State officials from both parties want a polarized Congress to do more. And Democrats acknowledge Republicans will
use the migrant issue in the upcoming election season for state seats and critical House races in New York that could decide who controls the chamber in Washington next year.

“That’s something that really should be handled by the federal government,” Assembly Speaker Carl Heastie told reporters, adding the issue has by default fallen to the state to take up. “The problem is the House, but I don’t think the (Republican-led) House wants to solve this problem because it’s a great political issue in November.”

Heastie is not embracing Hochul’s push to combat shoplifting. The governor has proposed $40 million to curtail retail theft, including more money for law enforcement and district attorneys’ offices to create dedicated teams.

The push comes after lawmakers and Hochul were at odds over an effort to change New York’s law that limited when cash bail can be used for criminal defendants. Hochul, who was criticized by her Republican challenger
over the bail issue in 2022, has successfully narrowed the bail law.

Still, Heastie has shown little desire to reignite discussions over public safety after years of progressive-endorsed efforts to overhaul the state’s criminal justice system.

“Retail crime is a problem everywhere in the country, and we keep trying to come up with a New York solution for a national problem,” Heastie said.

Hochul has endorsed some criminal justice changes favored by the left, and this year she wants to expand higher education programs in the state’s prison system. But she also wants to continue a decade-long trend of closing state-run prisons: Her budget backs closing up to five correctional facilities.

Additional crosscurrents remain over school aid. After a combined $7 billion boost to schools in the last two years, Hochul this year is calling for a smaller increase at 2.4 percent — which would be the lowest in recent history.
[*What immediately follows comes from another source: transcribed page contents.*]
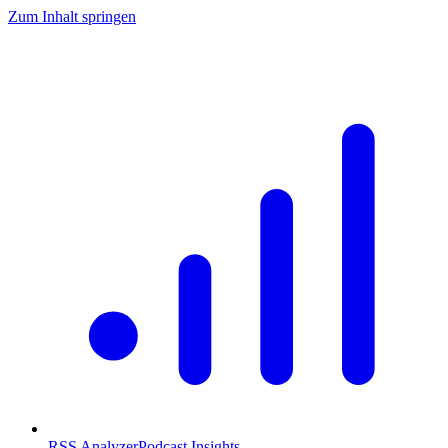
Zum Inhalt springen
RSS Analyzer
Podcast Insights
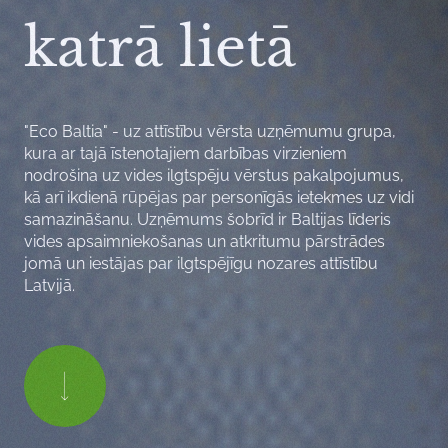
katrā lietā
"Eco Baltia" - uz attīstību vērsta uzņēmumu grupa,
kura ar tajā īstenotajiem darbības virzieniem
nodrošina uz vides ilgtspēju vērstus pakalpojumus,
kā arī ikdienā rūpējas par personīgās ietekmes uz vidi
samazināšanu. Uzņēmums šobrīd ir Baltijas līderis
vides apsaimniekošanas un atkritumu pārstrādes
jomā un iestājas par ilgtspējīgu nozares attīstību
Latvijā.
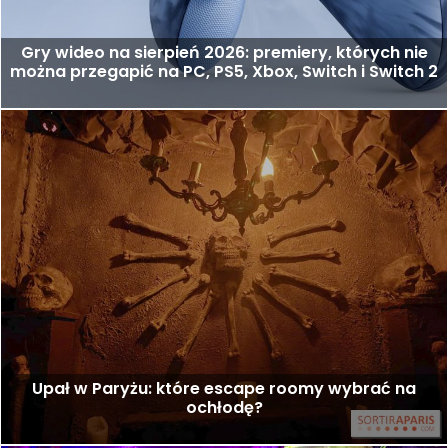
Gry wideo na sierpień 2026: premiery, których nie
można przegapić na PC, PS5, Xbox, Switch i Switch 2
Upał w Paryżu: które escape roomy wybrać na
ochłodę?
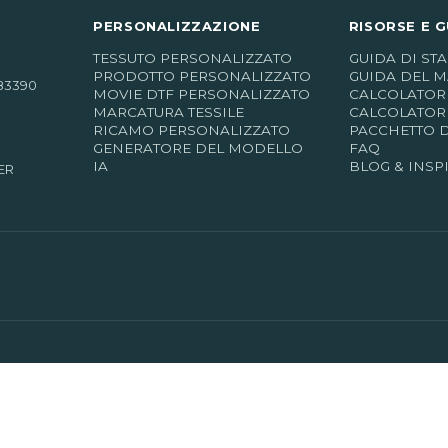
PERSONALIZZAZIONE
RISORSE E G
TESSUTO PERSONALIZZATO
GUIDA DI ST
PRODOTTO PERSONALIZZATO
GUIDA DEL M
83390
MOVIE DTF PERSONALIZZATO
CALCOLATORE
MARCATURA TESSILE
CALCOLATOR
RICAMO PERSONALIZZATO
PACCHETTO 
GENERATORE DEL MODELLO
FAQ
IA
BLOG & INSP
ER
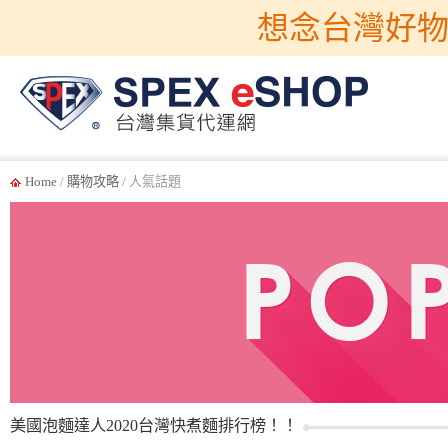
想念台灣好物
Home
/
購物攻略
/ 人氣話題
美國泡麵達人2020台灣快煮麵排行榜！！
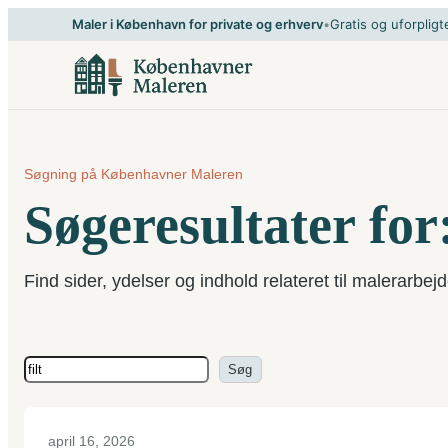
Spring
Maler i København for private og erhverv
•
Gratis og uforpligt
til
indhold
Søgning på Københavner Maleren
Søgeresultater for:
Find sider, ydelser og indhold relateret til malerarbejd
Søg
Søg
april 16, 2026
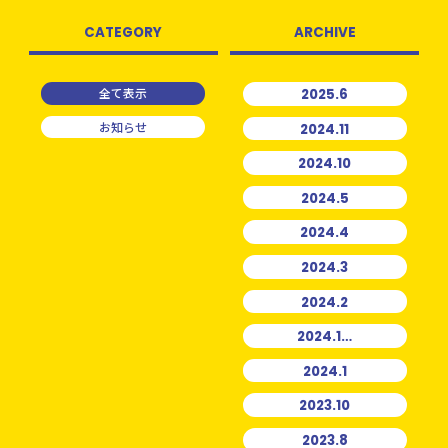
CATEGORY
ARCHIVE
全て表示
2025.6
お知らせ
2024.11
2024.10
2024.5
2024.4
2024.3
2024.2
2024.1…
2024.1
2023.10
2023.8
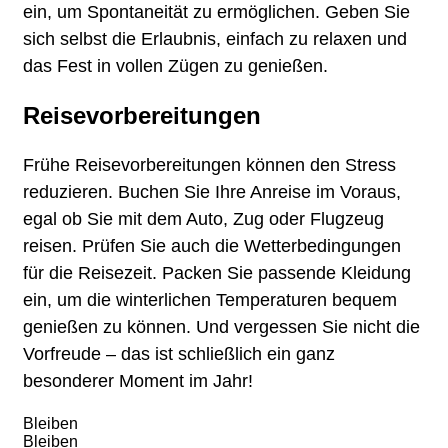
ein, um Spontaneität zu ermöglichen. Geben Sie
sich selbst die Erlaubnis, einfach zu relaxen und
das Fest in vollen Zügen zu genießen.
Reisevorbereitungen
Frühe Reisevorbereitungen können den Stress
reduzieren. Buchen Sie Ihre Anreise im Voraus,
egal ob Sie mit dem Auto, Zug oder Flugzeug
reisen. Prüfen Sie auch die Wetterbedingungen
für die Reisezeit. Packen Sie passende Kleidung
ein, um die winterlichen Temperaturen bequem
genießen zu können. Und vergessen Sie nicht die
Vorfreude – das ist schließlich ein ganz
besonderer Moment im Jahr!
Bleiben
Bleiben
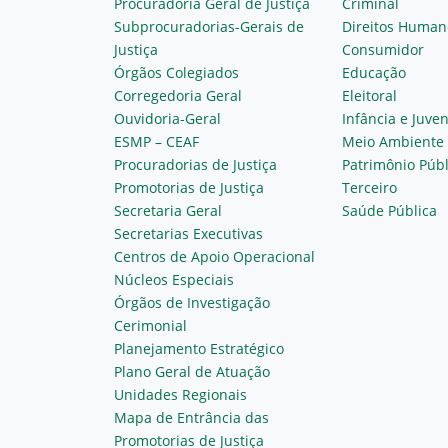
Procuradoria Geral de Justiça
Criminal
Subprocuradorias-Gerais de
Direitos Human
Justiça
Consumidor
Órgãos Colegiados
Educação
Corregedoria Geral
Eleitoral
Ouvidoria-Geral
Infância e Juve
ESMP – CEAF
Meio Ambiente
Procuradorias de Justiça
Patrimônio Públ
Promotorias de Justiça
Terceiro
Secretaria Geral
Saúde Pública
Secretarias Executivas
Centros de Apoio Operacional
Núcleos Especiais
Órgãos de Investigação
Cerimonial
Planejamento Estratégico
Plano Geral de Atuação
Unidades Regionais
Mapa de Entrância das
Promotorias de Justiça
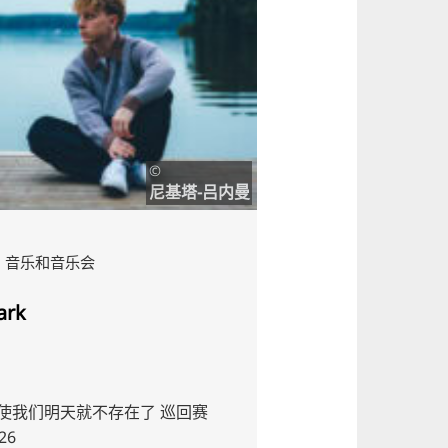
©
尼基塔-吕内曼
音乐和音乐会
音乐和音乐会
ark
祖纳
使我们明天就不存在了 巡回赛
MELE7 3 2026年巡
26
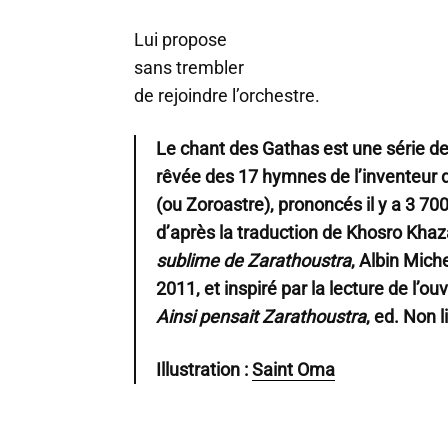
Lui propose
sans trembler
de rejoindre l’orchestre.
Le chant des Gathas est une série de
rêvée des 17 hymnes de l’inventeur
(ou Zoroastre), prononcés il y a 3 70
d’après la traduction de Khosro Khaz
sublime de Zarathoustra
, Albin Miche
2011, et inspiré par la lecture de l’
Ainsi pensait Zarathoustra
, ed. Non l
Illustration :
Saint Oma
And perhaps even more controversially, Hochul wants to change how school districts are funded through the antiquated school-funding formula. It could mean less aid for wealthier districts in the electorally critical suburbs. Lawmakers always want to protect their school districts’ aid — one of the key pressure points back in their districts.

“There is a demographic change in the suburbs,” Assemblymember Michaelle Solages, a Long Island Democrat, said. “People would assume the suburbs are homogenous when they’re actually diverse.”

Hochul, a relative moderate from Western New York, is also navigating a Legislature that is less willing to roll over due its ability to override any of her vetoes — though it’s something they haven’t done during her tenure.

Lawmakers and Hochul
could not agree on a housing proposal last year that would have mandated communities to build new housing. Opposition was fueled in large part by suburban legislators.

Hochul is making a renewed effort this year to address the state’s housing shortage through a
mix of incentives and action she can take on her own, minus the requirement to build.

Top Democrats insist they want to work with Hochul. But they also acknowledge the looming elections at the end of the year are a factor in the negotiations.

“We run every two years, so we’re always in that pattern,” Senate Majority Leader Andrea Stewart-Cousins said. “But more importantly, we’re in the pattern of trying to do more things for New Yorkers.”